The second approach is more to my liking: Before the game even starts, establish with your players that Alignment is not something chosen beforehand, but develops throughout the course of the game as a result of their actions. Someone might claim to be good, and talk like a ‘good’ character - but do their actions bear that out? Do they ‘walk the walk?’
The Cleric may declare to be a follower of Bahamut, but do the decisions they make keep in line with the precepts of the order? If so, his powers should work (provided the rolling allows for it); if not, any faith-based skill checks might turn out to be harder than they thought they’d be. Maybe one (or all) of their prayers ceases to work at all. Of most interest, will the player figure out why this is happening to them - assuming you didn’t just up and tell them why.

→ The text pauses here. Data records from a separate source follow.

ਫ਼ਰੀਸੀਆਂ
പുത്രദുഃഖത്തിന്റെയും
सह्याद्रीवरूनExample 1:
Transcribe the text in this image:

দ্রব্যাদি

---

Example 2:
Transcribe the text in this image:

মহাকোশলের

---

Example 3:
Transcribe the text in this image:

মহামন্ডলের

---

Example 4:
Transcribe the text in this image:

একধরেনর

What about the Warlock who willingly makes pacts with devils and demons, but ends up saving the kingdom from the powers of darkness? How might the source of his power be affected by acts of sacrifice and altruism? He might need to do some fast talking with his dark patrons to stay in their good*** graces.

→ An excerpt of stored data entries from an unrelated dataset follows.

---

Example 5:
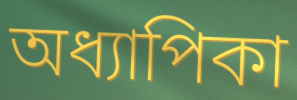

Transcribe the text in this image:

অধ্যাপিকাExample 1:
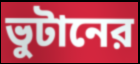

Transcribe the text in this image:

ভুটানের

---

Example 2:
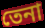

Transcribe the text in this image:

তেনা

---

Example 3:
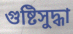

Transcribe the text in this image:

গুষ্টিসুদ্ধা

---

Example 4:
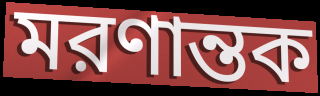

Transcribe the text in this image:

মরণান্তক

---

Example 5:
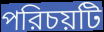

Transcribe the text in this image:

পরিচয়টি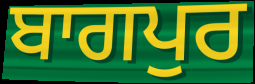
ਬਾਗਪੁਰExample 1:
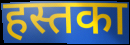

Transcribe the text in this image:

हस्तका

What I like about this approach is that the players are a moral blank slate when the game starts. They are not tied down by a bunch of made-up backstory that often has little-to-nothing to do with the game and everyone is allowed to experience a path of self-discovery as both individuals and as a group.
What if …?
A potential obstacle to the “no Alignment ‘till you earn it”**** approach involves the PC’s finding themselves in a situation that requires them to be clearly identified as being good or evil. This will likely not be an issue later in the game, but if the party has just started out, it is quite likely that they have not done anything to push themselves in either direction along the moral spectrum.
If such a case arises, I would have no problem telling the PC’s (via NPC’s, mystical means, etc.) that they need to prove themselves to continue.
Boom, side quest.
It then falls to the PC’s to decide for themselves if the effort needed to become good or evil is really worth it. Canny***** players may prevail with reasoning that their desire to complete the quest is itself proof of their Alignment.
Granted, if you like to run your campaign on rails, this might be more frustrating than not, and you should feel free to dispense with it.
A PC is not ‘good’ or ‘evil’ simply because they declare themselves as such; a PC is ‘good’ or ‘evil’ because that is how they act over the course of the campaign.
It can be quite exciting (and perversely exhilarating) to discover that the PC who thought he was a paragon of virtue actually turned out to be a greedy opportunist and fame whore - not because they had to act like that due to their predetermined Alignment, but because they chose to act that way.
* page 43 or 44, depending on which one you’re looking at.
** Especially if, like me, you enjoy throwing them into morally grey conundrums
**** I really need a better name for it.
***** Or extremely lucky, depending on how their Diplomacy/Bluff check rolls out.